Ermittlung des Bodenwerts durch Sachverständigengutachten - grundsätzliche Bedeutung


Leitsatz

NV: Es ist bereits geklärt, welche Voraussetzungen ein ordnungsgemäßes Sachverständigengutachten erfüllen muss und dass es der freien Beweiswürdigung des Finanzgerichts unterliegt, ob ein Sachverständigengutachten den geforderten Nachweis erbringt.

Tenor

Die Beschwerde der Klägerin wegen Nichtzulassung der Revision gegen das Urteil des [X.] vom [X.] - 3 K 3073/16 wird als unbegründet zurückgewiesen.

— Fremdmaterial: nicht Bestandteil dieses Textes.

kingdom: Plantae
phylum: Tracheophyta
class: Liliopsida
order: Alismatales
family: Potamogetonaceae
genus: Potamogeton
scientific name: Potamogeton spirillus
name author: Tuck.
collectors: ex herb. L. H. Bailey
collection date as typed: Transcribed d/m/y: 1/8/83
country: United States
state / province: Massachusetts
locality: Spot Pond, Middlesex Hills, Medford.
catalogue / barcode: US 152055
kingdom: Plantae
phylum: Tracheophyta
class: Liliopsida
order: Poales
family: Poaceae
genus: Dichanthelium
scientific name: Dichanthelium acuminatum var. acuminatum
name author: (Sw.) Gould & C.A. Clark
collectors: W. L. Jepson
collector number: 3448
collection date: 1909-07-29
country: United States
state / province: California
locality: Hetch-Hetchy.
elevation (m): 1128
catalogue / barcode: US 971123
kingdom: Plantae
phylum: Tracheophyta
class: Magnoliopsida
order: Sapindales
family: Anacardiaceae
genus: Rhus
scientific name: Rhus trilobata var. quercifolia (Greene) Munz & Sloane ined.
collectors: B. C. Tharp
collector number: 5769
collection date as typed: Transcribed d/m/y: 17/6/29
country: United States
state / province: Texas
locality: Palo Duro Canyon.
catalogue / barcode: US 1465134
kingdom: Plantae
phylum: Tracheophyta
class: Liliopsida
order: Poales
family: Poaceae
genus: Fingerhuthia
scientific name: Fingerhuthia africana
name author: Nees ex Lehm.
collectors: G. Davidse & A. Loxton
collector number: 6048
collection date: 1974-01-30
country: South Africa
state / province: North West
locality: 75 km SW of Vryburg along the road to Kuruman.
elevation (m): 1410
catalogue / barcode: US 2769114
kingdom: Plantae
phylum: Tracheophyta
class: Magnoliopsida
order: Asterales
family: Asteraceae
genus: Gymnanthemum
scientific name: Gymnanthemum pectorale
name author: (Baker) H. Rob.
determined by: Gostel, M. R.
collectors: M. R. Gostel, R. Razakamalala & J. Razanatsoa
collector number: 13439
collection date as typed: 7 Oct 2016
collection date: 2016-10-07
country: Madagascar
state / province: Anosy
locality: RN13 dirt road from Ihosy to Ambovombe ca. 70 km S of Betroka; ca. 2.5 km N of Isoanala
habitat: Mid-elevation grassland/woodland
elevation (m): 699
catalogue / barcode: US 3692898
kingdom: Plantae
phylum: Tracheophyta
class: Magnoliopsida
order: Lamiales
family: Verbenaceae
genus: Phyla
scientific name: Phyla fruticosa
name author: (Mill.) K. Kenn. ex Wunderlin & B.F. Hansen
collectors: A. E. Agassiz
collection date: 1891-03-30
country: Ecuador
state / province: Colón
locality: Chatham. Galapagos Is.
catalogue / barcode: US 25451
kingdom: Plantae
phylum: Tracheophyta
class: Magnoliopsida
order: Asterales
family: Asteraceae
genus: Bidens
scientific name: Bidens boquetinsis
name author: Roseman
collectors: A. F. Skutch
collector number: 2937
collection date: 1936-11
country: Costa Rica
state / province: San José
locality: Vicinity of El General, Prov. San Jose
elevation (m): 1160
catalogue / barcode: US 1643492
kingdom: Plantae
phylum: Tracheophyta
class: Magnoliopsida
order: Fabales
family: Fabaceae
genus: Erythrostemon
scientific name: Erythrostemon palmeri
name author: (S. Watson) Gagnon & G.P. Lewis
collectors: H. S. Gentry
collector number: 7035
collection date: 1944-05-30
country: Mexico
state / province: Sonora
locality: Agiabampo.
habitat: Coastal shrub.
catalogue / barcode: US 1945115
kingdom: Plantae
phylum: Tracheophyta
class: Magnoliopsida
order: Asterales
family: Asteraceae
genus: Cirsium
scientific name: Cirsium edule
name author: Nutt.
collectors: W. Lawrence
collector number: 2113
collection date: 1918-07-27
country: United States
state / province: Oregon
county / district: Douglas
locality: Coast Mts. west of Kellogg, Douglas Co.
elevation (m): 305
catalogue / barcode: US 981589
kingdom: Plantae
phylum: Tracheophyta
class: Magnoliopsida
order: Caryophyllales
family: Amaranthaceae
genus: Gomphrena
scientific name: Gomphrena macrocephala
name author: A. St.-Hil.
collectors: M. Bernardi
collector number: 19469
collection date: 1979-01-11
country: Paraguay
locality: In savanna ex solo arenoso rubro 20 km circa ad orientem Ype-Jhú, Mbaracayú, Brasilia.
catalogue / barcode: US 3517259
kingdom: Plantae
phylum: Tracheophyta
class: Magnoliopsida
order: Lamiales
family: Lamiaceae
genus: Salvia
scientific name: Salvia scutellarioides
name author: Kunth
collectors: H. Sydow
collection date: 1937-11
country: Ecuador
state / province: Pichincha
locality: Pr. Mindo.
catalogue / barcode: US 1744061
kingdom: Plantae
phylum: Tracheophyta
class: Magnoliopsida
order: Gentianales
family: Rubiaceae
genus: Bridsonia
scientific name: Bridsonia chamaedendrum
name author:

Die Kosten des Beschwerdeverfahrens hat die Klägerin zu tragen.

Gründe

1

Die Beschwerde ist unbegründet. Die geltend gemachten Gründe für die Zulassung der Revision liegen nicht vor.

2

1. Die Rechtssache hat keine grundsätzliche Bedeutung i.S. des § 115 Abs. 2 Nr. 1 der Finanzgerichtsordnung ([X.]O).

3

a) Eine Rechtssache hat grundsätzliche Bedeutung, wenn die für die Beurteilung des Streitfalls maßgebliche Rechtsfrage das abstrakte Interesse der Allgemeinheit an der einheitlichen Entwicklung und Handhabung des Rechts berührt. Die Rechtsfrage muss im konkreten Fall klärungsbedürftig und in einem künftigen Revisionsverfahren klärungsfähig sein. [X.] ist eine Rechtsfrage, wenn hinsichtlich ihrer Beantwortung Unsicherheit besteht. Eine klärungsbedürftige Rechtsfrage wird dagegen nicht aufgeworfen, wenn die streitige Rechtsfrage offensichtlich so zu beantworten ist, wie es das Finanzgericht ([X.]) getan hat, die Rechtslage also eindeutig ist (ständige Rechtsprechung, z.B. Beschluss des [X.] --[X.]-- vom 03.02.2020 - II B 28/19, [X.], 564, Rz 3, m.w.N.).

4

b) Diese Voraussetzungen sind im Streitfall für keine der beiden formulierten Fragen erfüllt.

5

aa) Nach Auffassung der Klägerin und Beschwerdeführerin (Klägerin) ist zum einen die Rechtsfrage ungeklärt, ob "einem von der [X.] öffentlich bestellten und vereidigten Sachverständigen für die Bewertung von bebauten und unbebauten Grundstücken zu folgen ist oder nicht".

6

bb) Diese Frage ist jedoch durch die Rechtsprechung des [X.] bereits geklärt.

7

Danach ist ein Sachverständigengutachten regelmäßig zum Nachweis eines niedrigeren gemeinen Werts eines Grundstücks gemäß § 198 des Bewertungsgesetzes ([X.]) geeignet, wenn es unter Beachtung der maßgebenden Vorschriften ordnungsgemäß erstellt wurde ([X.]-Urteil vom 25.04.2018 - II R 47/15, [X.]E 262, 157, [X.], 144, Rz 21, m.w.N.). Nimmt der Sachverständige Abschläge vom Bodenwert vor, müssen sie objektivierbar und grundstücksbezogen begründet sein, und zwar nicht nur dem Grunde nach, sondern auch hinsichtlich der Höhe ([X.]-Urteil vom 11.09.2013 - II R 61/11, [X.]E 243, 376, [X.], 363, Rz 32, m.w.N.).

8

Zur Ordnungsmäßigkeit des Gutachtens gehören sowohl dessen methodische Qualität als auch eine zutreffende Erhebung und Dokumentation der Begutachtungsgrundlagen. Der Gutachter muss aus den festgestellten Fakten seine Schlussfolgerungen ziehen und diese zusammen mit den von ihm für richtig erkannten Annahmen im Gutachten dokumentieren ([X.]-Urteil vom 24.10.2017 - II R 40/15, [X.]E 260, 80, [X.], 21, Rz 13, 21).

9

Ob ein Sachverständigengutachten den geforderten Nachweis erbringt, unterliegt der freien Beweiswürdigung des [X.] ([X.]-Urteile in [X.]E 243, 376, [X.], 363, Rz 32, und in [X.]E 262, 157, [X.], 144, Rz 21, jeweils m.w.N.).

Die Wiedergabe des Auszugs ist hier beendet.